We are trying to decide if the time share is worth selling all at once, or if it's worth more if we sell each year's points?  How much hassle it is to do one over the other?  Or if anyone else has faced this sort of dilemma and worked a viable system so that they don't feel like they are paying for vacations they can't take.  Also, my dad has left a significant business debt so I'd like to try for the option that gives my mom the most long term value.  
Any help or even links to threads, if you're rolling your eyes at my poor searching skills, would be welcome. 
 Thank you in advance.


----------



## RLS50 (Mar 7, 2017)

Can you explain further?   You mentioned a timeshare and points?   Did your parents have a deeded week linked / converted to DRI Points?  Or just points?

If there is a deeded timeshare somewhere in their portfolio that may or may not have some marginal value depending on the location and the season.

But unfortunately the DRI points have no resale value in my opinion.  I have no doubts your parents spent a lot of money on them but DRI points might be the least valuable of all the various points systems out there. Even trying to give them away can be a challenge.

You can probably pay DRI $250 to take all the points back and that info is in the thread above.  That might be your cheapest option to unload your parents of the annual MF burden.

Unless you want to keep them and use them for your own family.  

Hope that helps.


----------



## DutifulDaughter (Mar 7, 2017)

They have a deeded timeshare in Sedona and 8500 points a year.  I'll let them know about the points.  Thanks for the help!


----------



## vacationhopeful (Mar 7, 2017)

What I think RLS50 was saying is .... DRI as a resort chain treats original owners (and maybe directly related family) okay .. but resale (those non-direct persons) like dirt .. which means on the OPEN (resale) market, those takeover OWNERS do NOT have the same rights & benefits as your parents.

If a direct family member (children of the owners .. like you) *MIGHT* enjoy what your parents brought ...


----------



## nuwermj (Mar 7, 2017)

"I understand that they can't roll points over until such time as they might be able to use them."

I don't think this is correct. The the 2017 points can be "saved" or rolled over into 2018. Club members have until June 30 to save all their current year points. Then in 2018 they will have 17,000 points for uses.

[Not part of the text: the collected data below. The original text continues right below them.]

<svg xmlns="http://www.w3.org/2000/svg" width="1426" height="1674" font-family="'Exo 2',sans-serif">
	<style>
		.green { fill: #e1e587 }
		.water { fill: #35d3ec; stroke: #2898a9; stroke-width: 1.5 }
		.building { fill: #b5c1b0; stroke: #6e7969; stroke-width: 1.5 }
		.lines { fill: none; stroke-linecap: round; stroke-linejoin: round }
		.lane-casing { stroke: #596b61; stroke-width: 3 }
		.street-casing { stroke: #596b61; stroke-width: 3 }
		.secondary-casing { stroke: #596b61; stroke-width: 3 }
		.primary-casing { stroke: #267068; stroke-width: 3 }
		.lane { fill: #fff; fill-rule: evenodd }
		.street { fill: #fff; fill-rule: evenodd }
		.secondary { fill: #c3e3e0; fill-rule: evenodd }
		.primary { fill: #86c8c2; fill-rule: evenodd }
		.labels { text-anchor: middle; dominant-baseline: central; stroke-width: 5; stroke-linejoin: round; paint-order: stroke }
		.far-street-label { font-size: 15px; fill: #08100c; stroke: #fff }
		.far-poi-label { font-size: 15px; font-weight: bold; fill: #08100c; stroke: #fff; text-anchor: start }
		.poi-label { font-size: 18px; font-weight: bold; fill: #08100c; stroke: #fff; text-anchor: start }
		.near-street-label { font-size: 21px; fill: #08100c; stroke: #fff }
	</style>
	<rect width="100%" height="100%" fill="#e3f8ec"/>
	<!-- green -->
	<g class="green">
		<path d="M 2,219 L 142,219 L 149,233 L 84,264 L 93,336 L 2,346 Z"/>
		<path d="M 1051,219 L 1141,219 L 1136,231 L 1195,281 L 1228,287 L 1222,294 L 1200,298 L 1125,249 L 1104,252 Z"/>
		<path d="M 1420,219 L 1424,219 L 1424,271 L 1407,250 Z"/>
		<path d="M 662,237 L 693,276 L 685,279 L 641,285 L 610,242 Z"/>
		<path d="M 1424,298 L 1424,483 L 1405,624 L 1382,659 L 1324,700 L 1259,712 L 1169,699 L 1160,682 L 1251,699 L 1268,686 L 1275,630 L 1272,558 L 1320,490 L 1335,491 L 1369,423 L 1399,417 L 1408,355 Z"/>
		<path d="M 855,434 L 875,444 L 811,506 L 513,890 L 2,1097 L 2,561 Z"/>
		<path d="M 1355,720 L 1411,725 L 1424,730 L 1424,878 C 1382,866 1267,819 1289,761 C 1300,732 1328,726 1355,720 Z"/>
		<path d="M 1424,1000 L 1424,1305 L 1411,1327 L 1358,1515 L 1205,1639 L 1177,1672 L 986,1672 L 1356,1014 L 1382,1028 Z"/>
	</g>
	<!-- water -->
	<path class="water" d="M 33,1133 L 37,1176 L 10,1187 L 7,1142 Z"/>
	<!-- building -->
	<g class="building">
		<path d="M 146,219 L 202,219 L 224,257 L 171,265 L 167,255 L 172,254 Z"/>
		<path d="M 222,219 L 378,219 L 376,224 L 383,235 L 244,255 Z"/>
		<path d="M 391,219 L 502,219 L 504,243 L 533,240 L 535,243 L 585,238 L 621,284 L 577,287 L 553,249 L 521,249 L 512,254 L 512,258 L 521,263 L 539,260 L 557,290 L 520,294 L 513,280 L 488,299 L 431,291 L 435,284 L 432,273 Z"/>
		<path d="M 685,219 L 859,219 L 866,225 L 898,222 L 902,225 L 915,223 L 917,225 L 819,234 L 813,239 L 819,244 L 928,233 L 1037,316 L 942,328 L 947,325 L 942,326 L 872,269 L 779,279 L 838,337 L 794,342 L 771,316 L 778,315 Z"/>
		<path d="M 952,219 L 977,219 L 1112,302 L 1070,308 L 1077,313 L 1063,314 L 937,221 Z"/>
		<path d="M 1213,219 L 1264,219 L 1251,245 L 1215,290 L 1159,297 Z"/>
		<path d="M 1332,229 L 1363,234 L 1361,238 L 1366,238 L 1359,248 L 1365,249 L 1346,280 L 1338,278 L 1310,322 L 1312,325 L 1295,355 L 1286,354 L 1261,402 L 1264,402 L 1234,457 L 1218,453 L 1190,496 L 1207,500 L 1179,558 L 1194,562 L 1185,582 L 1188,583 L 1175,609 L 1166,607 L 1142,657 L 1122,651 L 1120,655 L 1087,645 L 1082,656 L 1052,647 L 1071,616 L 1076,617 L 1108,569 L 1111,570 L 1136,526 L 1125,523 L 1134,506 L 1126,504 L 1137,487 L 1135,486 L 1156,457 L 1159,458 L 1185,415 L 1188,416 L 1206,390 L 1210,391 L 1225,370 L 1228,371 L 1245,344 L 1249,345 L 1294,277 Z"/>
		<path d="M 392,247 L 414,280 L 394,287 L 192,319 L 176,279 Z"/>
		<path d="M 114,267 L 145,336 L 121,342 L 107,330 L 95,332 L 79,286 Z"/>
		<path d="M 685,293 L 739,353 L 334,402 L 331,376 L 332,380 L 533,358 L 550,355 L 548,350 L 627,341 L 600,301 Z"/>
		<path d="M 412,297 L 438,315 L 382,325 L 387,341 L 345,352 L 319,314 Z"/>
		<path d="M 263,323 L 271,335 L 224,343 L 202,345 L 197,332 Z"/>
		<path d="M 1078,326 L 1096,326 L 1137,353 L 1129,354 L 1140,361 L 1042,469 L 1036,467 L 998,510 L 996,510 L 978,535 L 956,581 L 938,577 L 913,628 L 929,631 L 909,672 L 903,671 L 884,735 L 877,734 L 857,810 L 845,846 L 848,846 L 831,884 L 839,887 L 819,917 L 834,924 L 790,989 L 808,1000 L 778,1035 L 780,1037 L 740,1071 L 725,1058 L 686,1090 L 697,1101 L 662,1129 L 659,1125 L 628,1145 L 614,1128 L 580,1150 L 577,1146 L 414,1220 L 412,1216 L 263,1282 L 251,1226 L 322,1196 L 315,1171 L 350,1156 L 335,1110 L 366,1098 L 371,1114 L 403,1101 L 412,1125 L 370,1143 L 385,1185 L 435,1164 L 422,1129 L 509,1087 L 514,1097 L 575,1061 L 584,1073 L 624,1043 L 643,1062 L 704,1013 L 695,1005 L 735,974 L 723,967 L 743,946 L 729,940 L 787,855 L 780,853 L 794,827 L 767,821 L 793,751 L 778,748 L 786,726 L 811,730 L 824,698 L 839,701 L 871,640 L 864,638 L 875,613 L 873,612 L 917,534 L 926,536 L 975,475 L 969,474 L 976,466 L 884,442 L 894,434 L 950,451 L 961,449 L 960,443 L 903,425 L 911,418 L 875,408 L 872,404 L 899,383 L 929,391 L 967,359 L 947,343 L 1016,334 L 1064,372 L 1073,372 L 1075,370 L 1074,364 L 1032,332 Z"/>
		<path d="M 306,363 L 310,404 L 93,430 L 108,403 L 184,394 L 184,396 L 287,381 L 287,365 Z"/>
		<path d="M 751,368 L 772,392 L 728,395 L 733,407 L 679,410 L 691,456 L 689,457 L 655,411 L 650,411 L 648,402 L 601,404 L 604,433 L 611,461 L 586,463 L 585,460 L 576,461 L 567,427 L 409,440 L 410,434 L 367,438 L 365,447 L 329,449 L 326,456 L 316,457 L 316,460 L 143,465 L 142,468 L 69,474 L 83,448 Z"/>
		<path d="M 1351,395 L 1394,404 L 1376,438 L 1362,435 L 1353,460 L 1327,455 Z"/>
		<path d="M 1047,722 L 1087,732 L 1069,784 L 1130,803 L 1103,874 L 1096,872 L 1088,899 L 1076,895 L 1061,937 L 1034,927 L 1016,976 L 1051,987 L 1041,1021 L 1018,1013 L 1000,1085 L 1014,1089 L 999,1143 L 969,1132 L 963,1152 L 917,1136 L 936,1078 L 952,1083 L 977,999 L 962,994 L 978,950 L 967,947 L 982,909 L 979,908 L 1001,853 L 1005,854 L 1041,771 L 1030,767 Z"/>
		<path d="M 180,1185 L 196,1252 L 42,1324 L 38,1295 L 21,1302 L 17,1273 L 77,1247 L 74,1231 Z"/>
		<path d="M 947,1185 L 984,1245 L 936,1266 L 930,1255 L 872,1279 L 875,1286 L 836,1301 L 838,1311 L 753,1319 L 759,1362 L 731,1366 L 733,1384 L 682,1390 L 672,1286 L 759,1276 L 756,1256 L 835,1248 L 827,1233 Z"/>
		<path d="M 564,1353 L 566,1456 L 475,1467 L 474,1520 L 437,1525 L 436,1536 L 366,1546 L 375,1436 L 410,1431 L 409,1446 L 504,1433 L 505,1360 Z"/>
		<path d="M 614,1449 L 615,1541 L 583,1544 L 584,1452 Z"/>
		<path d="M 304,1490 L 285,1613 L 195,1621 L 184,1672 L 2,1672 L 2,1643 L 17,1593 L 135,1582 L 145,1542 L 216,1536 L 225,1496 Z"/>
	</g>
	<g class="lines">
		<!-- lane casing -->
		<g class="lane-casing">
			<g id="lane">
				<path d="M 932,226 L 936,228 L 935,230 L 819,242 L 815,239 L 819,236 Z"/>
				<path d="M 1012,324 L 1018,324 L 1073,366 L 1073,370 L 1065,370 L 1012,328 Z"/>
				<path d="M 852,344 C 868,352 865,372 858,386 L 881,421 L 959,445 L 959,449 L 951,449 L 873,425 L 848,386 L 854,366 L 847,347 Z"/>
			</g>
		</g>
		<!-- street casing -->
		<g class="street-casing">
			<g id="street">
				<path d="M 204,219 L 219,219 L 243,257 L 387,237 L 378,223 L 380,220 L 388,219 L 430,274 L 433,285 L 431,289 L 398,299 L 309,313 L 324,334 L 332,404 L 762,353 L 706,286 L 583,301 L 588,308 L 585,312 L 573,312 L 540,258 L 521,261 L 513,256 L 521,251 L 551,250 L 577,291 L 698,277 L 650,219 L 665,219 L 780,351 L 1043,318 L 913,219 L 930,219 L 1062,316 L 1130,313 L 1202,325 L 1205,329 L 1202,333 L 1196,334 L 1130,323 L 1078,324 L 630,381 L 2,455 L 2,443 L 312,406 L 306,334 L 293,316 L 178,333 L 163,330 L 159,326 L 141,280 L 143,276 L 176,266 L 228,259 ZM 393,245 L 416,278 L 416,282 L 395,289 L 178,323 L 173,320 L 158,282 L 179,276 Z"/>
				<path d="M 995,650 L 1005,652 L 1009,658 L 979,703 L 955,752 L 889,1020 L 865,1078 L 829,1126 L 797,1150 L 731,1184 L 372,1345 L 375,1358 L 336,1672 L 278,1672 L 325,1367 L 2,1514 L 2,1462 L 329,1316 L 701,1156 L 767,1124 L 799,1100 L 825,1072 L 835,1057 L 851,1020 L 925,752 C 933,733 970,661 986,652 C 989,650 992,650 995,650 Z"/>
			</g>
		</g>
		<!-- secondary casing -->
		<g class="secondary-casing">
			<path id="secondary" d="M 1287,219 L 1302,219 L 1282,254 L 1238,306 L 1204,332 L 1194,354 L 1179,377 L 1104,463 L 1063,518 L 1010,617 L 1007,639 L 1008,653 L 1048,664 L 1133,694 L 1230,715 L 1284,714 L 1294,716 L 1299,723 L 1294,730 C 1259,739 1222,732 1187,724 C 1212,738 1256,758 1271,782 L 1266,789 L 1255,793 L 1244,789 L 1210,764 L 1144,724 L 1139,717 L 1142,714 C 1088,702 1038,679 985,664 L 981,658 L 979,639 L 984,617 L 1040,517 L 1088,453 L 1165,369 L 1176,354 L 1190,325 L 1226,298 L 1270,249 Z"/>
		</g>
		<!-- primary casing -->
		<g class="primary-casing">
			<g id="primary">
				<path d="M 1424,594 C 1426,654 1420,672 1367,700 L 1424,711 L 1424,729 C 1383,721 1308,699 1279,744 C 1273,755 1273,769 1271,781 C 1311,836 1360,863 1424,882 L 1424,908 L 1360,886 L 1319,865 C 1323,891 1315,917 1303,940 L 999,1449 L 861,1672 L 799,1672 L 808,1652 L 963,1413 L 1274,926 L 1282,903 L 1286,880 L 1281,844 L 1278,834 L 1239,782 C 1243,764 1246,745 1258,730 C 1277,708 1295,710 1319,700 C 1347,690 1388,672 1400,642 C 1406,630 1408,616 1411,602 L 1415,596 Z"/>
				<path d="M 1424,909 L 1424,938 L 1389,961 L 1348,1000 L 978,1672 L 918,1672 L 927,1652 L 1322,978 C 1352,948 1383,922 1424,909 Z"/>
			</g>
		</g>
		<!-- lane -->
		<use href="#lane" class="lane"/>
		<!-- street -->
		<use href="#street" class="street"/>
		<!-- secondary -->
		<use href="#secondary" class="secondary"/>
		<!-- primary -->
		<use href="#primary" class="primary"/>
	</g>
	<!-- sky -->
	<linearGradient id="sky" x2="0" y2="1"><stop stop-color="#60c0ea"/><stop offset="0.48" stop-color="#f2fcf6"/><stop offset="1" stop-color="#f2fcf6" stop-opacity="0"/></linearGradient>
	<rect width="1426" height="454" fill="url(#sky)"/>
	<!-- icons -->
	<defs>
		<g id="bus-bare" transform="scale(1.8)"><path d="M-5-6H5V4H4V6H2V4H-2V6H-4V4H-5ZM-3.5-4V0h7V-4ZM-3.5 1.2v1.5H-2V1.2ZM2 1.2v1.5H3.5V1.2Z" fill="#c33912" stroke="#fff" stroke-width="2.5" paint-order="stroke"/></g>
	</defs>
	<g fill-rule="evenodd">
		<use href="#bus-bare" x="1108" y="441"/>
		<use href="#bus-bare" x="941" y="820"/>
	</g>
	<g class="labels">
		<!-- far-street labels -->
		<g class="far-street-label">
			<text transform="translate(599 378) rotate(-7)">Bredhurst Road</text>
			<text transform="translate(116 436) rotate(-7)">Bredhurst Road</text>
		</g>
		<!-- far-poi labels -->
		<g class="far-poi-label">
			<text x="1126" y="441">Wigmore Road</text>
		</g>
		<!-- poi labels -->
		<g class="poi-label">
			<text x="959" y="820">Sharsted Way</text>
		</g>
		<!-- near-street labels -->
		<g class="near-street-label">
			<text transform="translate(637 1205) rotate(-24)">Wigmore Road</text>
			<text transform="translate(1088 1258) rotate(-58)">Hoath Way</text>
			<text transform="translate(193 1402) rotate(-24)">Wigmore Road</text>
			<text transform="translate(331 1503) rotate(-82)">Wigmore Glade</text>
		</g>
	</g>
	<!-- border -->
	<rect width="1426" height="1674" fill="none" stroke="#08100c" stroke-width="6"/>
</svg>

"They have a deeded timeshare in Sedona and 8500 points a year."

Could you clarify this a bit? Diamond offers a few different options. (1) The deeded week could be deposited or "assigned" to the club in exchange for 8500 points. In this case your parents can use their deeded week *or* the points but not both. (2) The deeded week can be independent of the Club and the points can be owned in addition. In this case your parent can use both their week (including exchanging it in II) *and* they can use the points.

Options going forward depend on whether the ownership is (1) or (2).


----------



## Dollie (Mar 8, 2017)

Another possibility is to use the points to pay maintenance fees but there are all sorts of restrictions.  You need to check with Diamond for details.  The following is from the *FAQ section *and contains more info on line. 

*Can I use my points towards my annual maintenance/management fees?*

With effect from 2015 only Platinum Members of THE Club® may exchange points for a monetary credit towards the cost of their annual maintenance fees for their Collection membership and points and/or dues for THE Club®.  ​There again are many restrictions on rolling over points.  And again you need to check with Diamond on this too
​


----------